Curran and his immediate predecessor, former acting Director Ron Rowe, had also tried to help stanch the talent drain the agency has experienced over the last several years, which has only accelerated in the wake of the campaign and the assassination attempts. Large numbers of senior agents in recent months have decided to retire or transfer to other agencies, with the Drug Enforcement Agency picking up large numbers of former USSS agents, sources tell RCP.

Efforts to replenish the ranks with new recruits by using signing and retention bonuses have had mixed results, with the agency forced to lower its educational and physical standards to replenish the diminished ranks, according to several sources in the Secret Service community.

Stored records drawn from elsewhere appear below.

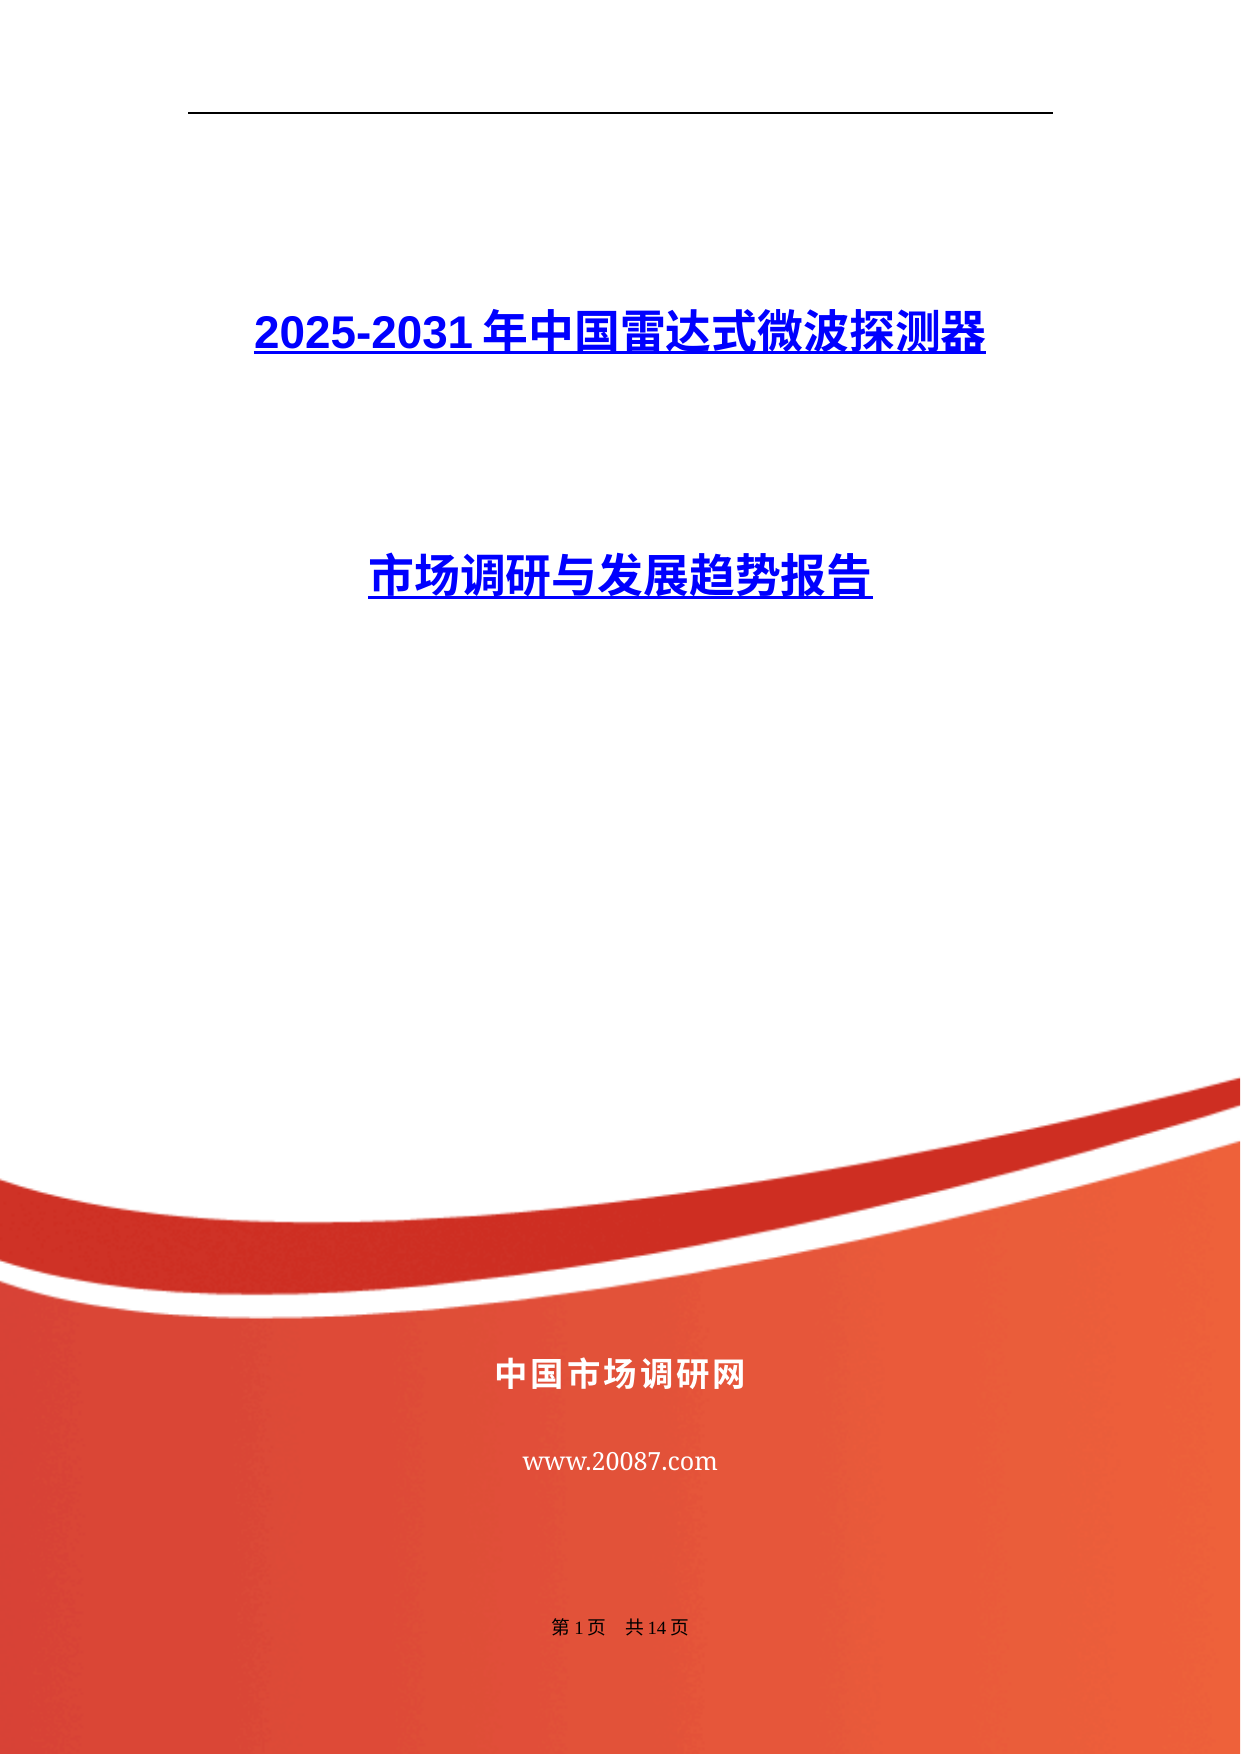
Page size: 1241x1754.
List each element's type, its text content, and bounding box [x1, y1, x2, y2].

picture [0, 1006, 1241, 1754]
table_header 2025-2031年中国雷达式微波探测器市场调研与发展趋势报告 [188, 207, 1053, 773]
text www.20087.com [187, 1428, 1053, 1493]
subtitle 中国市场调研网 [187, 1339, 1053, 1404]
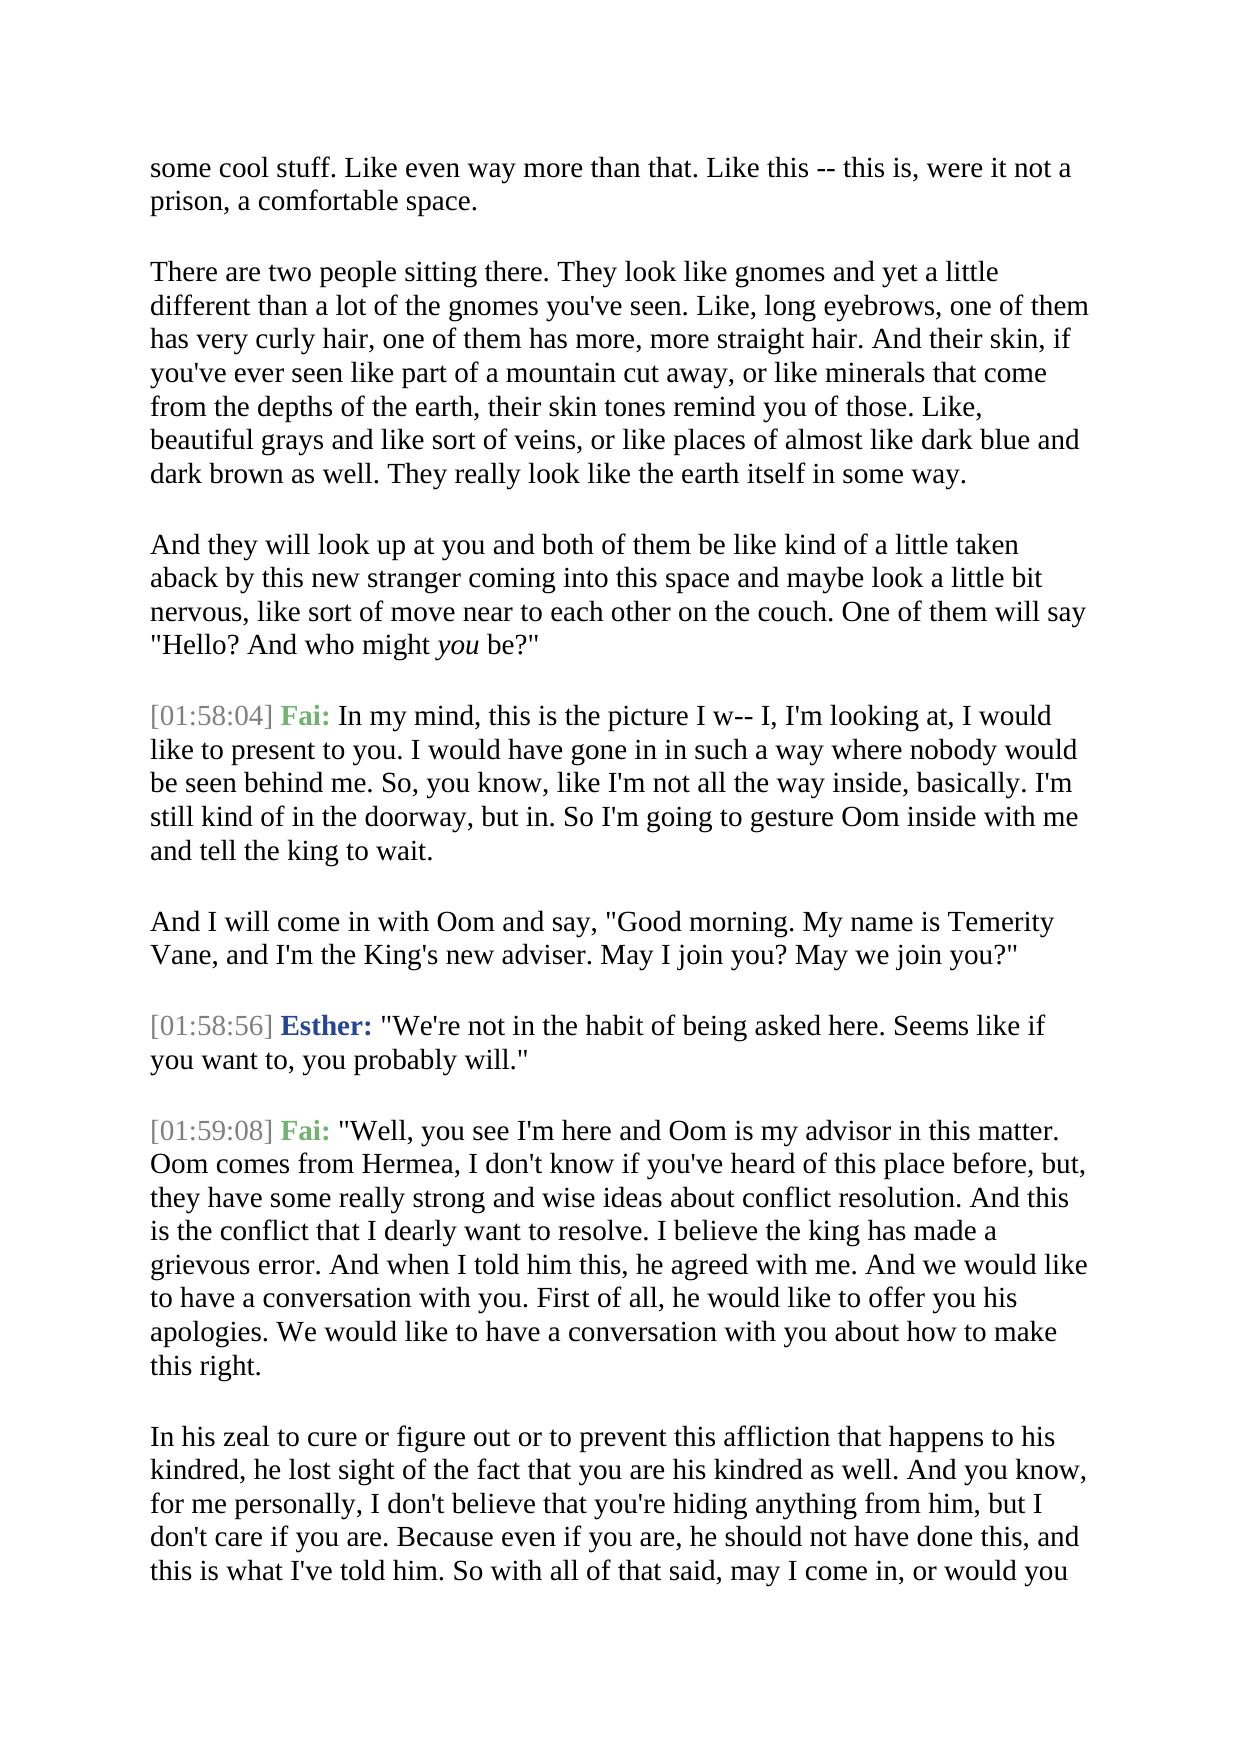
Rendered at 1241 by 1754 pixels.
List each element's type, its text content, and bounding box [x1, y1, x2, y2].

text [01:59:08] Fai: "Well, you see I'm here and Oom is my advisor in this matter. Oom comes from Hermea, I don't know if you've heard of this place before, but, they have some really strong and wise ideas about conflict resolution. And this is the conflict that I dearly want to resolve. I believe the king has made a grievous error. And when I told him this, he agreed with me. And we would like to have a conversation with you. First of all, he would like to offer you his apologies. We would like to have a conversation with you about how to make this right. [150, 1113, 1090, 1381]
text There are two people sitting there. They look like gnomes and yet a little different than a lot of the gnomes you've seen. Like, long eyebrows, one of them has very curly hair, one of them has more, more straight hair. And their skin, if you've ever seen like part of a mountain cut away, or like minerals that come from the depths of the earth, their skin tones remind you of those. Like, beautiful grays and like sort of veins, or like places of almost like dark blue and dark brown as well. They really look like the earth itself in some way. [150, 254, 1090, 489]
text And they will look up at you and both of them be like kind of a little taken aback by this new stranger coming into this space and maybe look a little bit nervous, like sort of move near to each other on the couch. One of them will say "Hello? And who might you be?" [150, 527, 1090, 661]
text And I will come in with Oom and say, "Good morning. My name is Temerity Vane, and I'm the King's new adviser. May I join you? May we join you?" [150, 904, 1090, 971]
text [01:58:56] Esther: "We're not in the habit of being asked here. Seems like if you want to, you probably will." [150, 1008, 1090, 1075]
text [150, 1419, 1090, 1586]
text [01:58:04] Fai: In my mind, this is the picture I w-- I, I'm looking at, I would like to present to you. I would have gone in in such a way where nobody would be seen behind me. So, you know, like I'm not all the way inside, basically. I'm still kind of in the doorway, but in. So I'm going to gesture Oom inside with me and tell the king to wait. [150, 698, 1090, 866]
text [150, 150, 1090, 217]
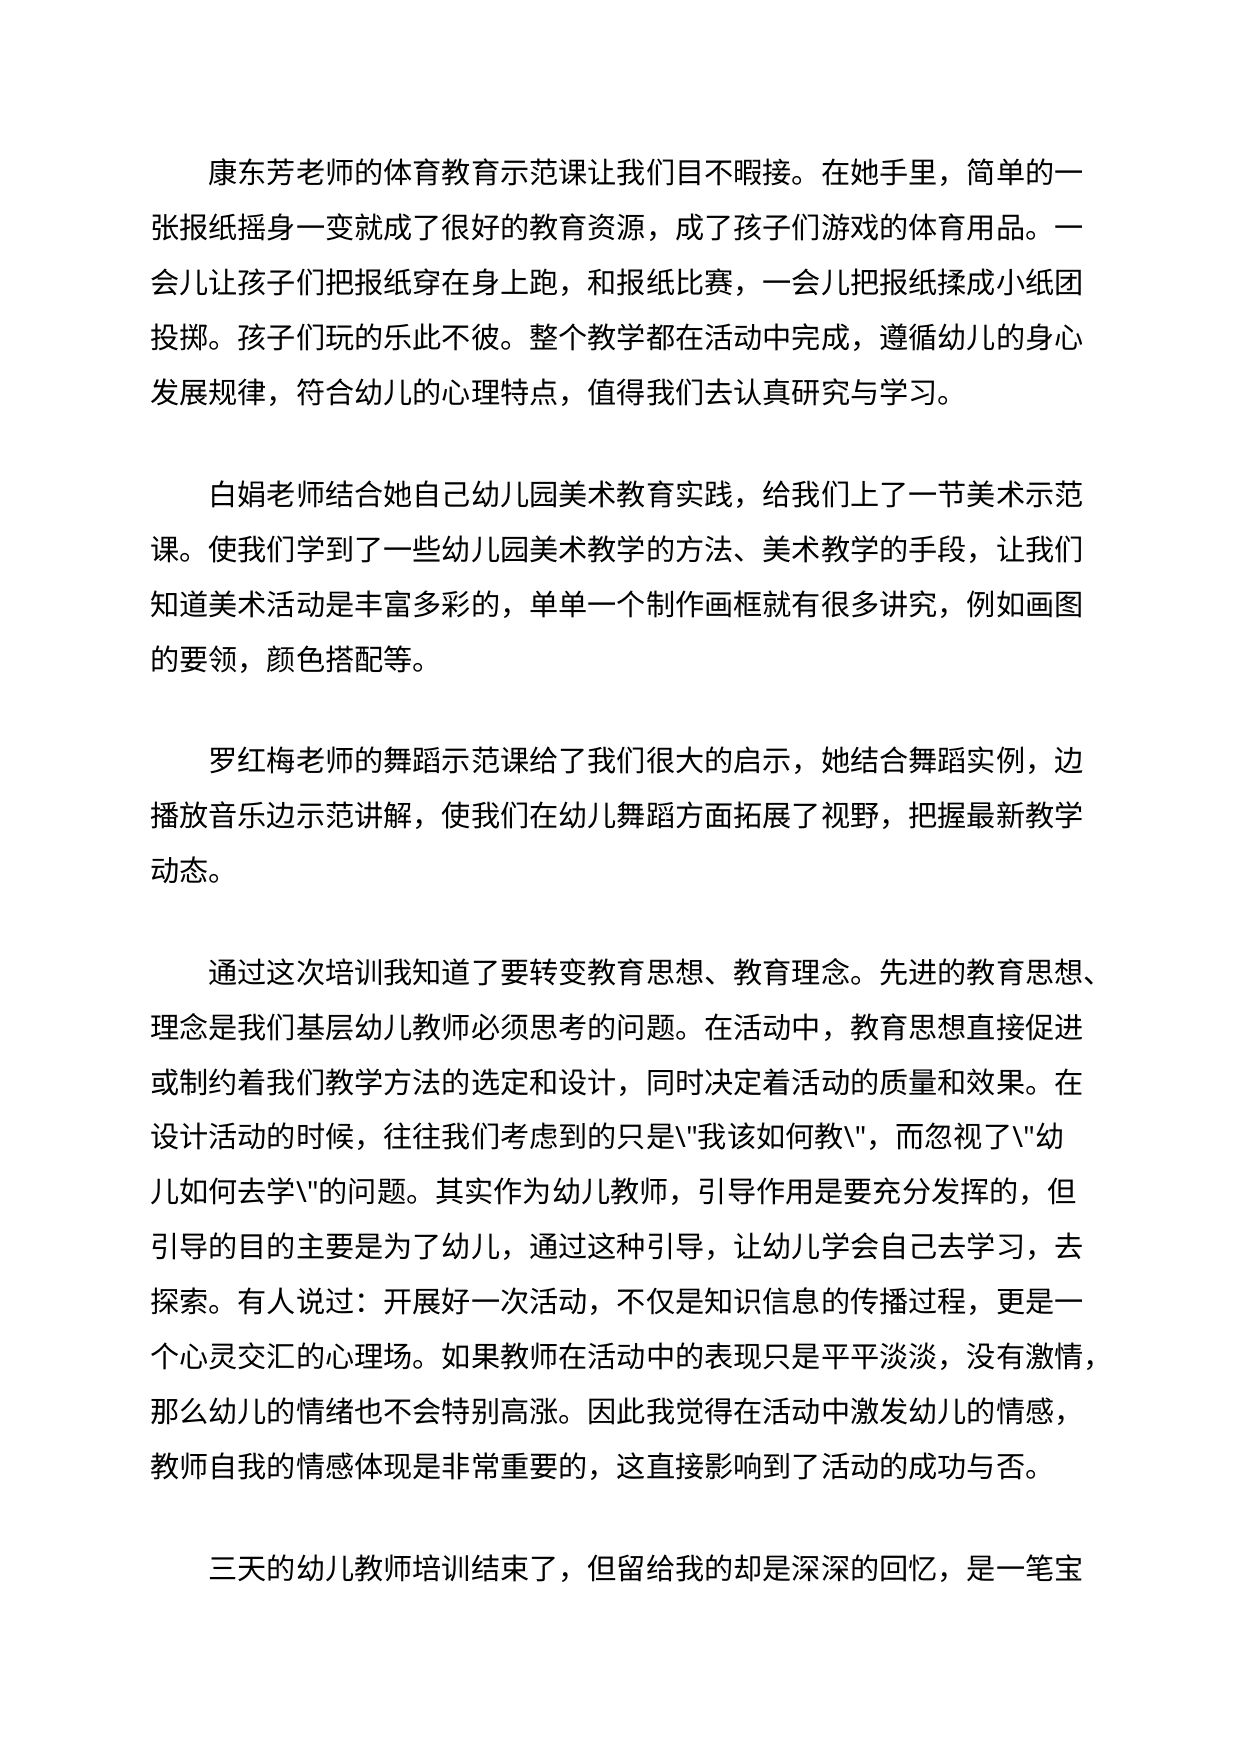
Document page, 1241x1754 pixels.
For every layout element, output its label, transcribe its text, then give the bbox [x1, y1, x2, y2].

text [150, 1545, 1090, 1588]
text 康东芳老师的体育教育示范课让我们目不暇接。在她手里，简单的一张报纸摇身一变就成了很好的教育资源，成了孩子们游戏的体育用品。一会儿让孩子们把报纸穿在身上跑，和报纸比赛，一会儿把报纸揉成小纸团投掷。孩子们玩的乐此不彼。整个教学都在活动中完成，遵循幼儿的身心发展规律，符合幼儿的心理特点，值得我们去认真研究与学习。 [150, 150, 1090, 412]
text 通过这次培训我知道了要转变教育思想、教育理念。先进的教育思想、理念是我们基层幼儿教师必须思考的问题。在活动中，教育思想直接促进或制约着我们教学方法的选定和设计，同时决定着活动的质量和效果。在设计活动的时候，往往我们考虑到的只是\"我该如何教\"，而忽视了\"幼儿如何去学\"的问题。其实作为幼儿教师，引导作用是要充分发挥的，但引导的目的主要是为了幼儿，通过这种引导，让幼儿学会自己去学习，去探索。有人说过：开展好一次活动，不仅是知识信息的传播过程，更是一个心灵交汇的心理场。如果教师在活动中的表现只是平平淡淡，没有激情，那么幼儿的情绪也不会特别高涨。因此我觉得在活动中激发幼儿的情感，教师自我的情感体现是非常重要的，这直接影响到了活动的成功与否。 [150, 949, 1090, 1486]
text 罗红梅老师的舞蹈示范课给了我们很大的启示，她结合舞蹈实例，边播放音乐边示范讲解，使我们在幼儿舞蹈方面拓展了视野，把握最新教学动态。 [150, 738, 1090, 890]
text 白娟老师结合她自己幼儿园美术教育实践，给我们上了一节美术示范课。使我们学到了一些幼儿园美术教学的方法、美术教学的手段，让我们知道美术活动是丰富多彩的，单单一个制作画框就有很多讲究，例如画图的要领，颜色搭配等。 [150, 471, 1090, 678]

In recent years, the Secret Service usually required at least a bachelor’s degree to become an agent; now an estimated 30% of recently accepted applicants lack one, according to multiple agency sources. In comparison, the FBI still requires an undergraduate degree to become an agent.

One recent class of recruits lost eight people of 24, a source told RCP, calling it “a very high loss but one that has been typical” over the last year. Some washed out of the training, while others transferred to different federal agencies.

“The bar is so low [for hiring], it’s almost like the agency is begging for a tragedy to happen again,” one source asserted, noting that the agency lacks a mental health assessment in its hiring process and some obese applicants have been hired and allowed to pass the physical training even though they don’t meet previous standards.

The Secret Service didn’t respond to RCP’s recruitment and retention questions.

A source familiar with the agency’s policies said Curran has nixed a major DEI priority under the previous administration’s leadership. Former Secret Service Director Kimberly Cheatle, who was forced to resign after the Butler assassination attempt, has signed the “30×30” pledge, a national law enforcement program aimed at hiring 30% women agents or officers by 2030.

The agency, however, also didn’t respond to questions about the status of the dozens of agency employees previously assigned to DEI programs who were put on administrative leave earlier this year under Trump’s executive order banning those initiatives. It also declined to say whether DEI priorities still factor into hiring and promotion decisions.

In late May, two female Secret Service agents were suspended after RCP obtained a video of them fighting in front of former President Obama’s D.C. residence, just the latest in a series of incidents raising questions about the agency’s DEI priorities.